Opinion

Is college worth it in 2026?

This debate keeps coming up every year, whether college is still worth it in this age of technology and the internet, where someone can spend a few weeks or months learning a skill and start making money faster than someone who spends four years on a bachelor’s degree, then a master’s, and sometimes even a Ph.D. 

As a writer, let me state my position clearly: I support college 100%. Whether we like it or not, society still depends on trained professionals. We need medical doctors. We need lawyers. We need surgeons, economists, scientists, dentists, nurses and teachers. These are not professions you learn on YouTube in three months. Without college, how do we train these people? How do we maintain standards? Just this alone is enough reason to defend the relevance of college. 

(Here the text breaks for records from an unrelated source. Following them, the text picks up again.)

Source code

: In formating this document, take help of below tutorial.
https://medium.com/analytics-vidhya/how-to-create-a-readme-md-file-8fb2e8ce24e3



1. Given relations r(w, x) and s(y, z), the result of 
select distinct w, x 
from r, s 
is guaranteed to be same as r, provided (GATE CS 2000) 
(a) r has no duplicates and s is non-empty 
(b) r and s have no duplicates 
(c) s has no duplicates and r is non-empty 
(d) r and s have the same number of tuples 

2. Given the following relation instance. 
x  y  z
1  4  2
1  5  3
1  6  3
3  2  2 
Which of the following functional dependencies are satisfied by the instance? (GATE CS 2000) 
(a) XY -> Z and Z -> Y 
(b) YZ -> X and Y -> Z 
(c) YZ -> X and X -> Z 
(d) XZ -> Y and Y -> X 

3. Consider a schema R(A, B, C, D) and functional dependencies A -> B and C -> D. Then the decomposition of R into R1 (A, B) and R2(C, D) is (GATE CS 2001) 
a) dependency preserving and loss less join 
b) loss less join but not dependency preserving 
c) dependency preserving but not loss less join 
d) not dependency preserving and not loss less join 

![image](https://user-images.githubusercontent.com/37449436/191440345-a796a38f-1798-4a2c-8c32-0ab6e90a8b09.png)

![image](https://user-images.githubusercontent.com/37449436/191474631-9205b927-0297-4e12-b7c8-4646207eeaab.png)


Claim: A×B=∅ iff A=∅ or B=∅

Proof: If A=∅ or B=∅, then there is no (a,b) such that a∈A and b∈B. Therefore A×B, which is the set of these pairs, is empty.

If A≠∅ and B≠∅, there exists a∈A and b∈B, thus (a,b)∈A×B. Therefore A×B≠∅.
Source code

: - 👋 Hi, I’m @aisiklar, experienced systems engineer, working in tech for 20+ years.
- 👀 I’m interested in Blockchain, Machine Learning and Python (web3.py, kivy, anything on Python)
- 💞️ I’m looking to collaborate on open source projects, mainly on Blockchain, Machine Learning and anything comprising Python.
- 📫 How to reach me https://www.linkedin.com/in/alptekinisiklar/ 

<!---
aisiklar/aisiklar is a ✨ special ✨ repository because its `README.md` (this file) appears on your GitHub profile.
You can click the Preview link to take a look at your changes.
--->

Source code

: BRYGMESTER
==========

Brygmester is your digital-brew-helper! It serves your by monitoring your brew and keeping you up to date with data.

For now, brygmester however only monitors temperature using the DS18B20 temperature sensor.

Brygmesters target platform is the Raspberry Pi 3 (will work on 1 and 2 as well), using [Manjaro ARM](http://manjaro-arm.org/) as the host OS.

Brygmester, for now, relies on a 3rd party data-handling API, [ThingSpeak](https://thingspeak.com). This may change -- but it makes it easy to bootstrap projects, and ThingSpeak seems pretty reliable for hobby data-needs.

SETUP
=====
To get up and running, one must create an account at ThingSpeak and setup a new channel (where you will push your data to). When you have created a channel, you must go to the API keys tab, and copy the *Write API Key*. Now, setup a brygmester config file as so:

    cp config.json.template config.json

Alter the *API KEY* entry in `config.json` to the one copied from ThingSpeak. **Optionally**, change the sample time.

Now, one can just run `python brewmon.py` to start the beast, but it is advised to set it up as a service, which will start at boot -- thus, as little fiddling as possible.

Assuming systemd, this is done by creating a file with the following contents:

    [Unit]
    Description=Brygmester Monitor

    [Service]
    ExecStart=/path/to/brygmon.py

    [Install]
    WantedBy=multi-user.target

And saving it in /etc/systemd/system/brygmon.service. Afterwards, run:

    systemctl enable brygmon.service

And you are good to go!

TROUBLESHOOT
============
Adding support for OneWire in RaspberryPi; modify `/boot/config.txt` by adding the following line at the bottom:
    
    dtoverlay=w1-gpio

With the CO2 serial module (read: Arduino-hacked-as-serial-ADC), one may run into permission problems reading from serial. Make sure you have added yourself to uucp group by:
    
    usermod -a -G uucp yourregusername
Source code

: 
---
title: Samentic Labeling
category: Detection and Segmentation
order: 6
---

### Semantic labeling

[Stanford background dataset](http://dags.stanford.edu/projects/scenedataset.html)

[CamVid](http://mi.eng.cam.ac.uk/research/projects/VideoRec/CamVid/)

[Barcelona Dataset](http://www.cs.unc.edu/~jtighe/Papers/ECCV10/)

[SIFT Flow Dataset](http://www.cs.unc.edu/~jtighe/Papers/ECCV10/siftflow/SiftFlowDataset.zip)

Beyond that, there is something people like to ignore: credibility. College gives validation. It gives structure. It gives discipline. Smart people do not just go to college to sit in classrooms. They go there to build networks, to access resources, to shape ideas and to position themselves for bigger opportunities. College is not just about books; it is about exposure. Let us be honest, college will always be relevant, no matter how much we try to downplay it. 

In developed countries, especially here in the United States, student loans are a serious issue. People graduate already in debt, and that pressure is real. That is where the real conversation should be: how to reduce that burden, not whether college itself is useless. I also agree that college is not for everyone. But let us not twist that into saying college is not worth it. That is two different things. 

Some people thrive outside the system, yes. But even many of these so-called dropouts passed through college. They experienced the system, built connections, used the resources, and then left. College still added value to their lives, whether they finished or not. 

Even today, many trade schools are offering diploma and degree programs. What does that tell you? It tells you education still matters. Structure still matters. Certification still matters. And not everything in life should be reduced to money. Education is also about building the human being, how you think, how you reason, how you engage with the world. 

That matters just as much as income. The real issue we should focus on is not just finding jobs after college, but creating them. That is where the next generation must think differently. 

At the end of the day, it comes down to one question: What do you want to do with your life? If you want to be a doctor, a lawyer, an engineer, then you cannot turn around and say college is not important. It does not work that way. 

So be honest with yourself. If college aligns with your goals, go for it. If it does not, find your own path. But let us stop this lazy narrative that college is a scam. That idea itself is the real scam. 

Because one thing is clear, we do not need empty minds occupying sensitive positions in our society. We need educated, well trained individuals to lead our institutions and industries.